WHAT TO DO:
In the listing below, locate the line that contains "Page size: 675x975." and the line that contains "text_box [95, 284, 580, 904]". Restate word for word those two lines and every line between them, and nothing else.

THE DATA:
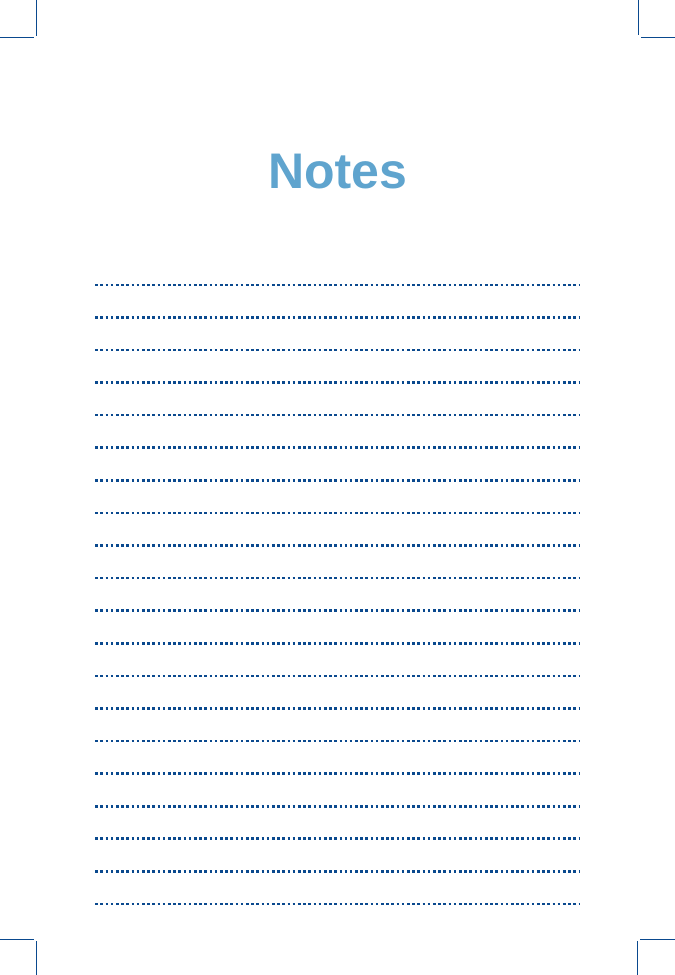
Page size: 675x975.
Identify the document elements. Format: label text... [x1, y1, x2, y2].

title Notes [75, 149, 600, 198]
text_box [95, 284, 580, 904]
--
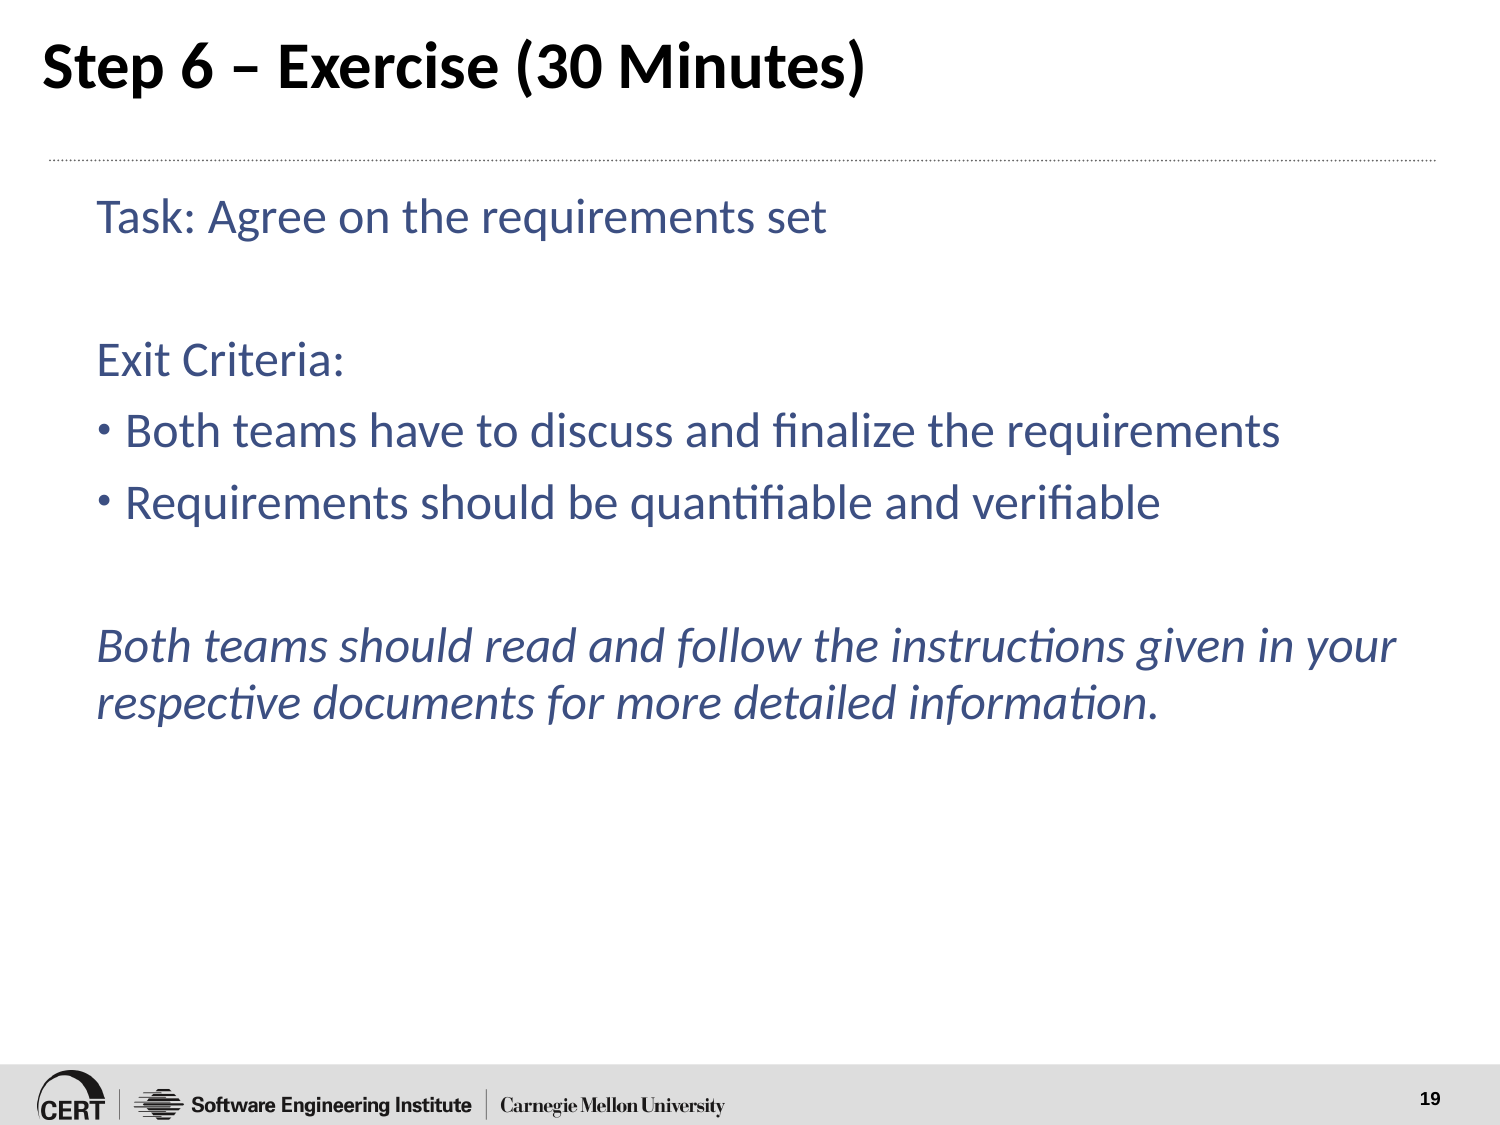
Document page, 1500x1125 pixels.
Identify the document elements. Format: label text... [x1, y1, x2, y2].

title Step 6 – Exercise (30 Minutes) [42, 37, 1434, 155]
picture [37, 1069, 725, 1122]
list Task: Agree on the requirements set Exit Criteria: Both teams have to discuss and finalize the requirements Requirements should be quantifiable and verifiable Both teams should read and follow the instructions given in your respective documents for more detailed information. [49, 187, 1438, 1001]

ANSWER TO THIS TASK:
Page size: 675x975.
Identify the document elements. Format: label text... [x1, y1, x2, y2].

title Notes [75, 149, 600, 198]
text_box [95, 284, 580, 904]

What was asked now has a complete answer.